== INSTRUÇÃO DE TRABALHO A ==
Transcreva sem qualquer alteração as linhas dos registos, desde a linha com "left elbow: (486, 403, 2)" até à linha com "left hip: (695, 315, -1)", ambas incluídas.

== EXCERTO PARA LEITURA ==
· · ·

Num belo dia em que fiquei de serviço, o oficial de dia disse-me Óh Furriel, você é novo cá, não é?. Passados poucos minutos já não havia segredos acerca do percurso militar de ambos… Então e em jeito de despedida diz: É pá a malta aqui depois do “toque d'ordem” fecha o portão e é costume deixar sair os presos…. Bom…. Isto em Roma, sê romano….. E chegada a hora lá desci às catacumbas do antigo Convento da Graça, e, tocam-me dois “pontas esquerdas” de respeito. Ia à espera de encontrar meliantes do pior e dou de caras com dois pobres diabos com um ar sumido um e o outro com ar de vendedor de mulas… O vendedor de mulas coxeava porque tinha dado um tiro no próprio pé para escapar à tropa. E eu pensei : Que raio de cromo é que dá um tiro no próprio pé para não ir à tropa ?  Ó meu furriel. É que tenho dois filhos e a mulher não trabalha e eu tentei não é! Tinha assim uma voz de bagaço e uma tosse de bronquite perpétua….
O outro era uma personagem sumida como disse, de cabeça enfiada entre os ombros e era então esse, o tradutor de inglesito, amaricano e Mexicanista, foi breve a conversa e o tempo que levei a realizar e envergonhar-me da justiça militar do exercito do Império…. Que vergonha o tipo era tão infantil, tão bate mal, que nem terá entendido nunca, que foi condenado a dois anos de cadeia por se ter ausentado do serviço militar por dois anos, que andou a monte e fugido à PM.  Bom ele disse-me isto e outras coisas, várias Coisas, ora em “inglesito” ora em “mexicanista” e ficamos assim.
Disse-lhe das condições para os soltar e à hora a que os queria de volta e executamos os preceitos da unidade.
O dia não acabaria assim. É preciso dizer-se que naquela albergaria de doidos pernoitava mais uma “criatura de Deus”, que era uma cachopita aí dos seus dezassete dezoito anos, esguia e pequena, de sorriso gaiato e uns olhos azuis, aquáticos numa carita magra e tão suja como bonita.

· · ·

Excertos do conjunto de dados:
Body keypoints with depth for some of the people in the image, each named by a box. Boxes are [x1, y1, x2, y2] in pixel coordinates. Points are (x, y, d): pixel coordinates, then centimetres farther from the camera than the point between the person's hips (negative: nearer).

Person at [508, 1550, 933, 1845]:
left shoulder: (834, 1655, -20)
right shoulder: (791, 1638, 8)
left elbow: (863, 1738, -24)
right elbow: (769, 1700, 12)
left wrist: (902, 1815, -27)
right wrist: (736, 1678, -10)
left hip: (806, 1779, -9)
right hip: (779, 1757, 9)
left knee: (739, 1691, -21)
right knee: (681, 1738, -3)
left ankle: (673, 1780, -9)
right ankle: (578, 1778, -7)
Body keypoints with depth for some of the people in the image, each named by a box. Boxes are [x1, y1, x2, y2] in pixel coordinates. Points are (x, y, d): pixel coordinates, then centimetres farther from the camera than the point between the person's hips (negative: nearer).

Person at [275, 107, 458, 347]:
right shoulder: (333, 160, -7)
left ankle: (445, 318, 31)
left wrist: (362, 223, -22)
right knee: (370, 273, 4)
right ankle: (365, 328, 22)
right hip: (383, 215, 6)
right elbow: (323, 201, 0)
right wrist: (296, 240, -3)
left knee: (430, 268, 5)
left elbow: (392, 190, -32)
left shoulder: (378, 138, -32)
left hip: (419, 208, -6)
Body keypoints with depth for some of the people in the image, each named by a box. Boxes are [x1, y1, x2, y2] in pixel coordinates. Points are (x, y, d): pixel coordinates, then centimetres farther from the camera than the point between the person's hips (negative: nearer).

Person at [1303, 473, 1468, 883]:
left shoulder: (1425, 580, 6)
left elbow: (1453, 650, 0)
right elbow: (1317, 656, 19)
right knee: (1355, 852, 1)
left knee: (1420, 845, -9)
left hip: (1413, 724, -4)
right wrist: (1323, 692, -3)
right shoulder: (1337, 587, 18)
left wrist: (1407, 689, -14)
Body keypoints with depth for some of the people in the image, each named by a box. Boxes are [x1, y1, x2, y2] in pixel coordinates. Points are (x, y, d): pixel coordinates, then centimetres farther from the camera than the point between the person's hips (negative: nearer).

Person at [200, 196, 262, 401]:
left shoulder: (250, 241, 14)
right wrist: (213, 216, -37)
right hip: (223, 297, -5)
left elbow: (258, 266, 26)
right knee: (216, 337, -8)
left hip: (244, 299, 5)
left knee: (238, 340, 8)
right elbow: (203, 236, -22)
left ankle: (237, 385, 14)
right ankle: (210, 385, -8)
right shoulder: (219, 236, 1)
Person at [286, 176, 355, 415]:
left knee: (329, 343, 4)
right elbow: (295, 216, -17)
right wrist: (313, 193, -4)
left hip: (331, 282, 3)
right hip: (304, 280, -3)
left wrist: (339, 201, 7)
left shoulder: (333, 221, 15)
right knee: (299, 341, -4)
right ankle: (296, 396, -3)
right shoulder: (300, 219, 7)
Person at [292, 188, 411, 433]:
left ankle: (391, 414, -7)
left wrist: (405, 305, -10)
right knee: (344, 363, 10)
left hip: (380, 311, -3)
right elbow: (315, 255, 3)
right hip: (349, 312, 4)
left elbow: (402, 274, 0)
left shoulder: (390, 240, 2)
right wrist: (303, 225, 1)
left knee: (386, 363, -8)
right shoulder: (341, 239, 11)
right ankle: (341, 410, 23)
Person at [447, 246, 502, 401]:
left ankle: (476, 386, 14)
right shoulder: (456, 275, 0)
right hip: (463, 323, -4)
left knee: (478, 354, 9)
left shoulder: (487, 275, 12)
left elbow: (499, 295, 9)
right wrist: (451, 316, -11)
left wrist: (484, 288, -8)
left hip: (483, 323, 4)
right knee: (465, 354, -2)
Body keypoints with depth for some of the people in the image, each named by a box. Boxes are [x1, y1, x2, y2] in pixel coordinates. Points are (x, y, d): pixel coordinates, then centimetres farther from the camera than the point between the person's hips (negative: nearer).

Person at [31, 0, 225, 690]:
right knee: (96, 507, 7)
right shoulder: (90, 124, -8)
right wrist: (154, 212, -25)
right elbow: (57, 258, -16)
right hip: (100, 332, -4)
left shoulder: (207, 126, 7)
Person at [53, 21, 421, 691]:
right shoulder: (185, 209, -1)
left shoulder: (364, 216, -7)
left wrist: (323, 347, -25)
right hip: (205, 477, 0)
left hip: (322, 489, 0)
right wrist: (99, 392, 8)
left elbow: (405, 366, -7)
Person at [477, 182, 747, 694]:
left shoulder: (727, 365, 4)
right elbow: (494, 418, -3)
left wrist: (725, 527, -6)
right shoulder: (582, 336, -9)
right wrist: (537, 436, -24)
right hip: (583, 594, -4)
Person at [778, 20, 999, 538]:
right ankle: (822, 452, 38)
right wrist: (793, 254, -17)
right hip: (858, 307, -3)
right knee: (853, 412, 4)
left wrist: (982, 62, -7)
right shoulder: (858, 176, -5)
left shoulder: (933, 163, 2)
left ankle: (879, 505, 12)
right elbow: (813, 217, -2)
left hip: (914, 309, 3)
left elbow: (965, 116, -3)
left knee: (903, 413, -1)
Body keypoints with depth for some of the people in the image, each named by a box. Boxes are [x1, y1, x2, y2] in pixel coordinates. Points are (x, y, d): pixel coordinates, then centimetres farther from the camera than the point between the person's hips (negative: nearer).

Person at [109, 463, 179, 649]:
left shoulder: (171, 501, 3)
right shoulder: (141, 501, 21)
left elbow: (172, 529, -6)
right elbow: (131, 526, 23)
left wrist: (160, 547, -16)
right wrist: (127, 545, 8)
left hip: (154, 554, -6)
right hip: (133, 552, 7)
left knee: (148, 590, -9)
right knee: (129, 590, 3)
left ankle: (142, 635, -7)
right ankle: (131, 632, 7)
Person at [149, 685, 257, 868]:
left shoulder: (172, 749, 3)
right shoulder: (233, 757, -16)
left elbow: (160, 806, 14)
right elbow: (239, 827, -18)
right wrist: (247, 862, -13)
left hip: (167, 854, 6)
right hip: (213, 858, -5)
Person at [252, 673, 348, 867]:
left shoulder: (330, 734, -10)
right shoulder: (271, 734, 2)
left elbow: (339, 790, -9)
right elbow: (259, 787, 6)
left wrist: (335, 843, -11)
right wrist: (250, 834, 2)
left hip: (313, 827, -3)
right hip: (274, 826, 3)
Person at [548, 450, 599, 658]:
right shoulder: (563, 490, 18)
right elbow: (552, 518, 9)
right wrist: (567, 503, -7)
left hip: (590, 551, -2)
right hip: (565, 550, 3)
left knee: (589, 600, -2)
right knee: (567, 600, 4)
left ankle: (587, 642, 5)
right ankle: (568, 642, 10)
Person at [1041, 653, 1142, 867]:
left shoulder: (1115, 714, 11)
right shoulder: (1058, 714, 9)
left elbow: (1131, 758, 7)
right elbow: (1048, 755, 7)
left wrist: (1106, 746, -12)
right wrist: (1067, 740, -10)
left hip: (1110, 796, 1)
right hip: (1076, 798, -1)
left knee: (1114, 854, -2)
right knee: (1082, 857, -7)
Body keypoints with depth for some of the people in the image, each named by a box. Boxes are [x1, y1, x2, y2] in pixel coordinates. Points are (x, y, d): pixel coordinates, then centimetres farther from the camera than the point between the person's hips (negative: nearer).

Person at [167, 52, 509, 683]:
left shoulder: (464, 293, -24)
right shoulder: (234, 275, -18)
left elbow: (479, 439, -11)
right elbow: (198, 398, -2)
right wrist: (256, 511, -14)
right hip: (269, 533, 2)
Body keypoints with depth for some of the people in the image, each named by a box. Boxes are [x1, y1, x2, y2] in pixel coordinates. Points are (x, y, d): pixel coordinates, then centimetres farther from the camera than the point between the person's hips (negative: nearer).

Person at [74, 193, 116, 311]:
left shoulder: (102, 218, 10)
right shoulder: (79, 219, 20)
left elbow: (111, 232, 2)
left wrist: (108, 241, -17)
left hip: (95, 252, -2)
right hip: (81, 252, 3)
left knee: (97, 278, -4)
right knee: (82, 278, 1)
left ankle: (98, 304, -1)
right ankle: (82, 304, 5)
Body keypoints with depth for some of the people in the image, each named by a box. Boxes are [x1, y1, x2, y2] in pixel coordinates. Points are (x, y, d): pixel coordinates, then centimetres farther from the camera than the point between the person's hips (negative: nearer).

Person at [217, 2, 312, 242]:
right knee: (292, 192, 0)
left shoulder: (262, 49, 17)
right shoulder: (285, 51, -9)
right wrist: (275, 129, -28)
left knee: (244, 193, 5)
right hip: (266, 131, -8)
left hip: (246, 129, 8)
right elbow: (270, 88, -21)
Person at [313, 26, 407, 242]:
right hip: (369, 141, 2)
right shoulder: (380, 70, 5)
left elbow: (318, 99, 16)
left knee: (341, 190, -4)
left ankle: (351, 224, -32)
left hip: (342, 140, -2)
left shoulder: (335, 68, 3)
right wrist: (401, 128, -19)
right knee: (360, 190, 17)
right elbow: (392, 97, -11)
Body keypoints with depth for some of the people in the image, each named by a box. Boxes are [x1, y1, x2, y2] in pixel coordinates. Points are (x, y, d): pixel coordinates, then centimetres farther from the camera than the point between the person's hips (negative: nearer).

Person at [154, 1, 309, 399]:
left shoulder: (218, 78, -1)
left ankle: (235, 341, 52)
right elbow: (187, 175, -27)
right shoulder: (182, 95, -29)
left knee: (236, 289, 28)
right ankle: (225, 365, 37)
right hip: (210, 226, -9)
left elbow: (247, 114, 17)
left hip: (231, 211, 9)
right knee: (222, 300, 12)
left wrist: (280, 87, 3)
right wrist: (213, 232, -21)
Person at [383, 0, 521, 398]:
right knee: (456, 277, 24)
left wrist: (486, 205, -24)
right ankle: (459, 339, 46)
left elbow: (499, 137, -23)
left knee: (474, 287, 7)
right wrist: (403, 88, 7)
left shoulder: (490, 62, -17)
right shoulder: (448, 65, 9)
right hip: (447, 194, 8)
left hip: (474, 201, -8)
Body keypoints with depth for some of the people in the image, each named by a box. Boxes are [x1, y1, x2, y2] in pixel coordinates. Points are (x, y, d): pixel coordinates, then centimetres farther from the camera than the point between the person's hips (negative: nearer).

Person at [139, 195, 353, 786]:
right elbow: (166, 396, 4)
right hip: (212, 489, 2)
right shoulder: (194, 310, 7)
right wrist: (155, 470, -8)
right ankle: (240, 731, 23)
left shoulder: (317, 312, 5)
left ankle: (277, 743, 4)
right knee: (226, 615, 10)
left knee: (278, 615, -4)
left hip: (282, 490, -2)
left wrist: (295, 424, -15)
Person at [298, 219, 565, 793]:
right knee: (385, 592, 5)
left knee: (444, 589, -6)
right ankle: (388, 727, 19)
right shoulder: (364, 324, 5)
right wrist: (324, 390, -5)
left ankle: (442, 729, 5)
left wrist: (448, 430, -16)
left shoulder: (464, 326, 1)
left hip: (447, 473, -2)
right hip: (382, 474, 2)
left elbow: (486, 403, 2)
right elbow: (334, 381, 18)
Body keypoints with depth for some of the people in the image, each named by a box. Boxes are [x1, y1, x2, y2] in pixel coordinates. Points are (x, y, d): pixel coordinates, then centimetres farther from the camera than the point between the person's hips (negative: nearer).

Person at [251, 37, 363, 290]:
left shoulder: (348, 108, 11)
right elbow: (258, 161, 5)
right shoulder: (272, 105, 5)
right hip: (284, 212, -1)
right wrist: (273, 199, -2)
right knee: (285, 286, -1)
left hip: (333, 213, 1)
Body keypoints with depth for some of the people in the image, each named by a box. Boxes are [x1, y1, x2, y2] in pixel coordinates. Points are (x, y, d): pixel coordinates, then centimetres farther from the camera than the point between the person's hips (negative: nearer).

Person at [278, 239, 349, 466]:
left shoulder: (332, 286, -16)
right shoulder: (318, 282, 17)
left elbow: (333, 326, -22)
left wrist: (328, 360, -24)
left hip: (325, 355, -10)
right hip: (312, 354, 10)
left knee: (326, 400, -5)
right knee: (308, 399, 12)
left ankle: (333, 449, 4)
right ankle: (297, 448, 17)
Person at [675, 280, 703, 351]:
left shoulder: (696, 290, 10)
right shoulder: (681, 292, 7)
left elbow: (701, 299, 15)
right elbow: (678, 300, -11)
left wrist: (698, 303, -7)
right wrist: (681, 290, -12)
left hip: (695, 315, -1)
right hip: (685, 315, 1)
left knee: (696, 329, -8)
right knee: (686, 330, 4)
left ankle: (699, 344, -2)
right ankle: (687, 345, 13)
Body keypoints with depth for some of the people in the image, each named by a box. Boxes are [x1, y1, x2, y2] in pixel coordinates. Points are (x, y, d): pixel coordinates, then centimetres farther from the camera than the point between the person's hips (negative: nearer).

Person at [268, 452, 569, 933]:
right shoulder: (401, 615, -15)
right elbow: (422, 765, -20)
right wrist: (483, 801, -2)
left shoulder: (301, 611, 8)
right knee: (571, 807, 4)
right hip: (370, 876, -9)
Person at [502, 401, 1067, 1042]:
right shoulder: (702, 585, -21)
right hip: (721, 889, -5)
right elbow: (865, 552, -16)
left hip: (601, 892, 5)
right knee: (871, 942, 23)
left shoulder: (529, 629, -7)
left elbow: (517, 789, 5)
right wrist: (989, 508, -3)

· · ·

== INSTRUÇÃO DE TRABALHO B ==
Reproduza fielmente o trecho do excerto para leitura que vai de "Disse-lhe das condições" a "suja como bonita.".

== RESPOSTA DA TAREFA A ==
left elbow: (486, 403, 2)
right elbow: (334, 381, 18)
Body keypoints with depth for some of the people in the image, each named by a box. Boxes are [x1, y1, x2, y2] in pixel coordinates. Points are (x, y, d): pixel coordinates, then centimetres farther from the camera than the point between the person's hips (negative: nearer).

Person at [251, 37, 363, 290]:
left shoulder: (348, 108, 11)
right elbow: (258, 161, 5)
right shoulder: (272, 105, 5)
right hip: (284, 212, -1)
right wrist: (273, 199, -2)
right knee: (285, 286, -1)
left hip: (333, 213, 1)
Body keypoints with depth for some of the people in the image, each named by a box. Boxes are [x1, y1, x2, y2] in pixel coordinates. Points are (x, y, d): pixel coordinates, then centimetres farther from the camera than the point between the person's hips (negative: nearer).

Person at [278, 239, 349, 466]:
left shoulder: (332, 286, -16)
right shoulder: (318, 282, 17)
left elbow: (333, 326, -22)
left wrist: (328, 360, -24)
left hip: (325, 355, -10)
right hip: (312, 354, 10)
left knee: (326, 400, -5)
right knee: (308, 399, 12)
left ankle: (333, 449, 4)
right ankle: (297, 448, 17)
Person at [675, 280, 703, 351]:
left shoulder: (696, 290, 10)
right shoulder: (681, 292, 7)
left elbow: (701, 299, 15)
right elbow: (678, 300, -11)
left wrist: (698, 303, -7)
right wrist: (681, 290, -12)
left hip: (695, 315, -1)

== RESPOSTA DA TAREFA B ==
Disse-lhe das condições para os soltar e à hora a que os queria de volta e executamos os preceitos da unidade.
O dia não acabaria assim. É preciso dizer-se que naquela albergaria de doidos pernoitava mais uma “criatura de Deus”, que era uma cachopita aí dos seus dezassete dezoito anos, esguia e pequena, de sorriso gaiato e uns olhos azuis, aquáticos numa carita magra e tão suja como bonita.